- Born: ~1953 England
- Occupation: Editor
- Spouse: Lisa LaFlamme

= Michael Cooke (journalist) =

Journalist and publishing executive

Michael Cooke is a journalist and publishing executive. He was the editor of the Toronto Star, Canada's largest-circulation daily newspaper.

==Life and career==
Cooke was born and raised in England. Cooke was first employed "in a small English coastal town" before making the move to Fleet Street.

===Move to Canada===
Cooke then secured work in Canada as a copy editor for the Toronto Star from 1974–77, where he finished as Assistant National Editor.

He moved from Toronto to joined the Montreal Gazette in 1977 as assistant city editor. While serving as city editor, he was awarded a 1982 Southam fellowship, providing eight months of study at the University of Toronto. He then took a position as a joint managing editor for the Gazette.

In 1992, he was appointed managing editor of the Edmonton Journal.

In 1995 he transferred to assume the role of editor at the Vancouver Province. His focus on entertainment journalism and readership at the expense of other reporting has been discussed by journalism scholars. He drew protests from within his own newsroom for what some described as "blatant political interference," such as ordering a professor's comments be removed from a story because they were too "left-wing." Under his leadership, the team surpassed the Vancouver Sun in readership and became the largest newspaper in British Columbia.

He became involved as a founding editor of the 1998 creation of the National Post newspaper, and worked as the Editor-in-Chief of the Financial Post over the summer months as it prepared for the merger with the new publication.

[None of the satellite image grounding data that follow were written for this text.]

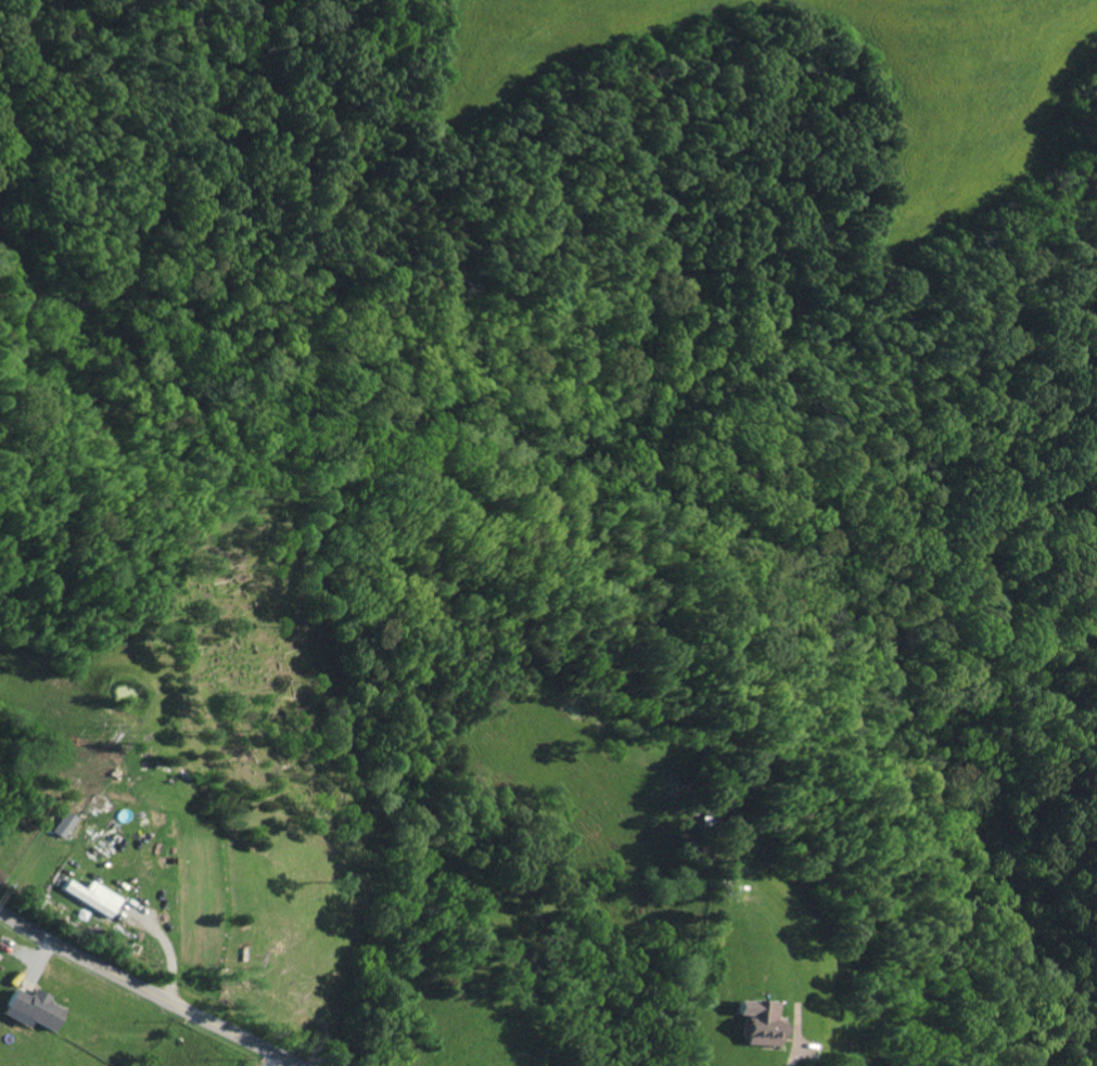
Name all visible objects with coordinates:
building: (67, 823)
building: (94, 895)
road: (141, 992)
building: (39, 1006)
building: (760, 1021)
road: (787, 1053)

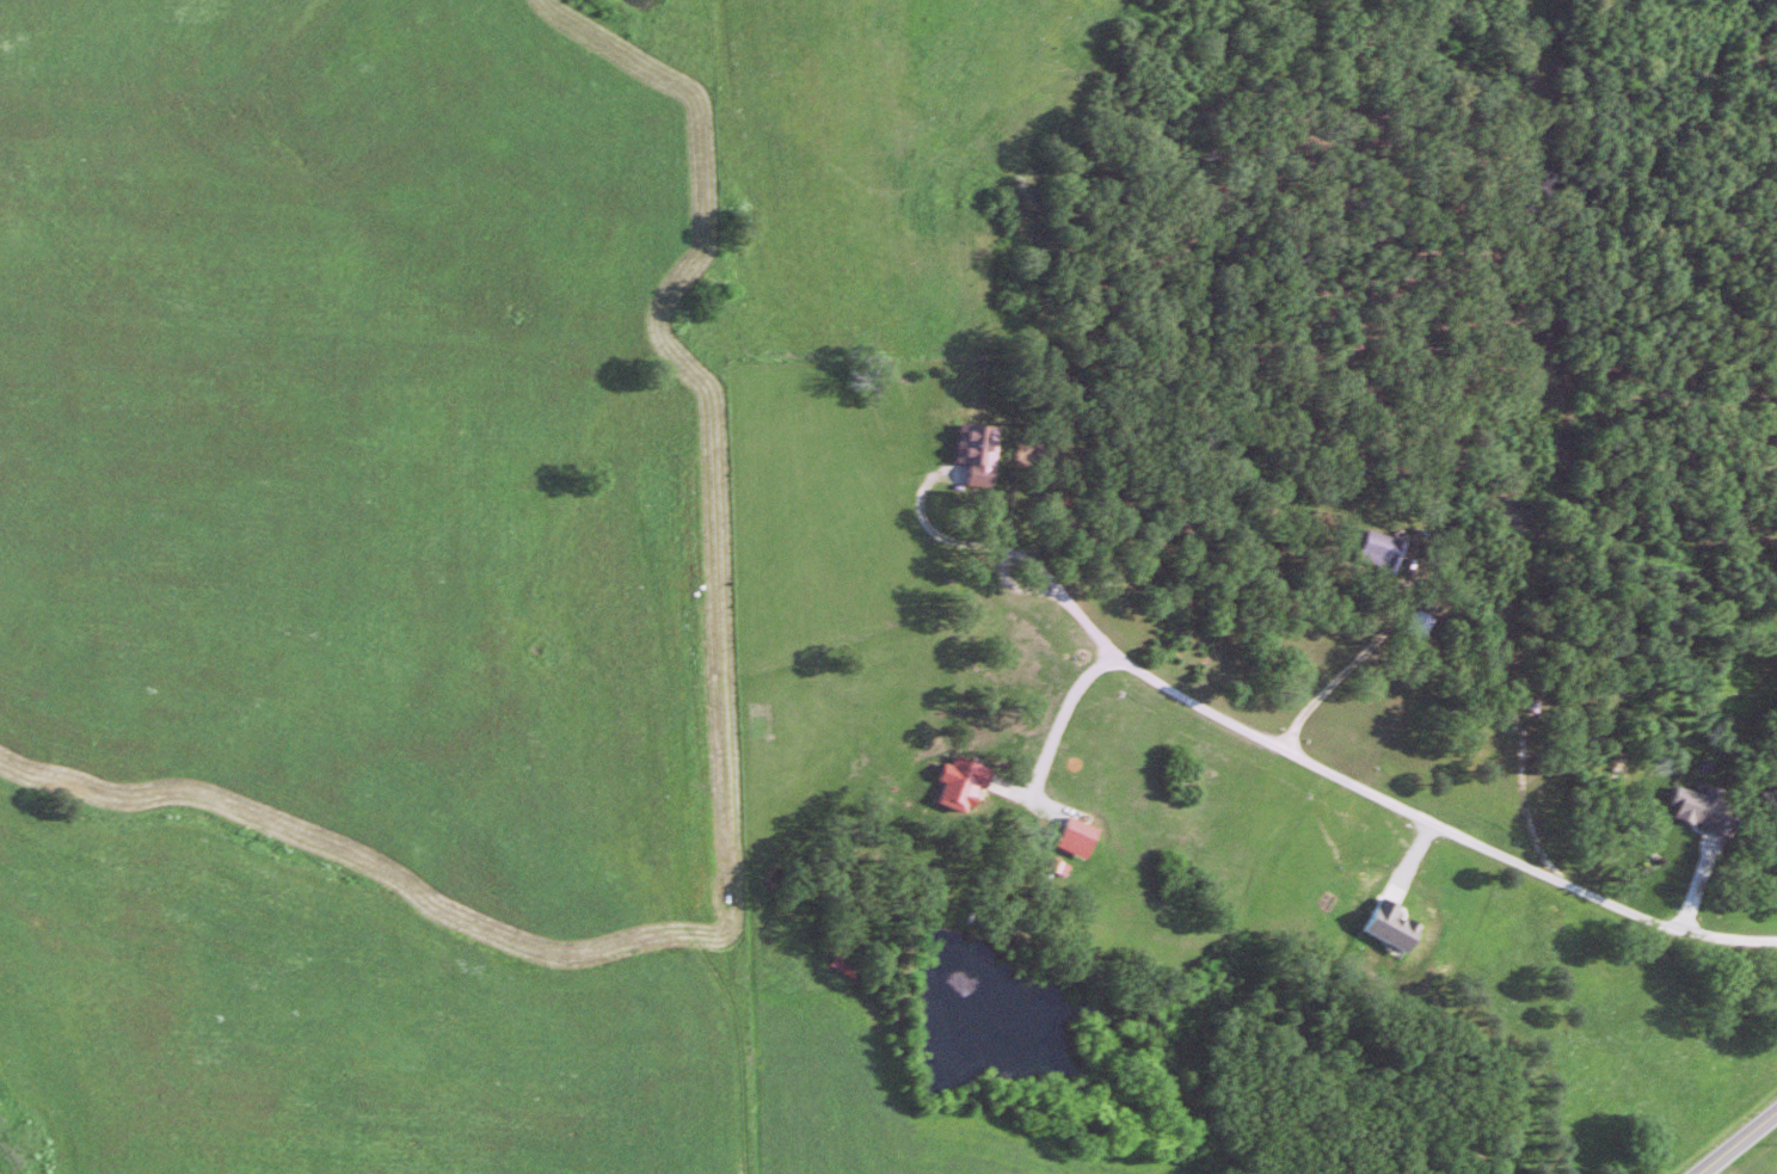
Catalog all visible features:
building: (982, 452)
building: (1386, 549)
building: (966, 782)
building: (1710, 808)
road: (1432, 817)
building: (1082, 837)
building: (1397, 926)
building: (852, 965)
road: (1736, 1142)

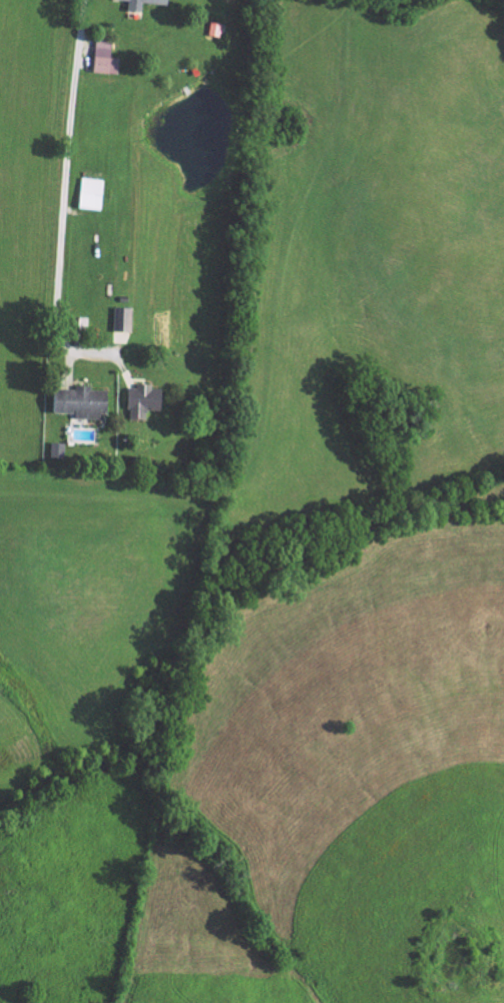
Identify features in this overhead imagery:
building: (136, 8)
road: (70, 150)
building: (93, 194)
building: (124, 319)
building: (144, 400)
building: (83, 402)
building: (59, 449)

He still maintained his position with the Province for the next two years, before leaving for the United States.

===Move to Chicago Sun-Times===
In 2000, Cooke was appointed Editor of the Chicago Sun-Times, replacing outgoing editor Nigel Wade to whom he had been favourably compared, at the invitation of David Radler. On January 18, 2000 he gave a lecture at the University of British Columbia entitled "Where To Get Story Ideas Your Boss Will Love".

In 2001, he chaired a 500-seat dinner to honor Martin Luther King Jr. The following year, he was thanked in Steve Neal's preface to his compilation 	Eleanor and Harry: The Correspondence of Eleanor Roosevelt and Harry S. Truman. In 2003 he was among those thanked by author Jim DeRogatis in the preface to his own book, Milk It: Collected Musings on the Alternative Music Explosion of the 90s, as he had worked under Cooke as a music critic.

In 2003, he was called to justify overseeing the publication of the identity and personal details of Chicago Cubs fan Steve Bartman after a foul-up at a playoffs game lost the baseball team its chance at a championship win. Under his direction, the paper "leaned increasingly on traditional tabloid newspaper staples: aggressive city reporting, heavy doses of sports and celebrities, and lots of pictures of scantily clad women", while still publishing its "important exposés".

In 2005, he was again thanked in the opening to Knocking Down Barriers and The Immortal Bobby.

===Move to New York Daily News===
Cooke joined the New York Daily News in February 2005 to fill the vacancy left by Ed Kosner who had retired more than a year earlier. His new position was blamed for several staff members' resignations and editorial gaffes including the re-printing of a story he had written in Chicago.

He described the paper's on-going rivalry with the New York Post stating "We put our foot on their throat every day and press down till their eyes bulge and leak blood, but still they won't die. We just have to keep at it till they do die". This came after the Post had referred to him as "the Cookie Monster for the News" However, after ten months he began to clash with Editorial Director Martin Dunn whom he described as "controlling", and eventually left the paper in 2005.

===Return to Chicago===
Cooke returned to the Sun-Times where he was promoted to oversee approximately a hundred subsidiary papers. Both Mike Houlihan and Richard Roeper mentioned Cooke in prefaces to their 2008 books. He remained with the Sun-Times through 2009, and explained his belief in tabloid pagination stating that a front page requires two of the following: Power of presentation; humor; emotion; and attitude.

===Return to Toronto Star===
He left Sun-Media, to return to the Star where he took over as editor, while Don Hayner replaced him in Chicago. Maclean's columnist Paul Wells wrote in his defence that Cooke "was obsessed with declining readership, declining market penetration, the increasing reluctance of younger generations to take up the newspaper-reading habit", and noted that the Star stood a better chance of success with Cooke at its helm. In April 2009, he joined the International Newspaper Marketing Association. Cooke also sits on the board of Journalists for Human Rights.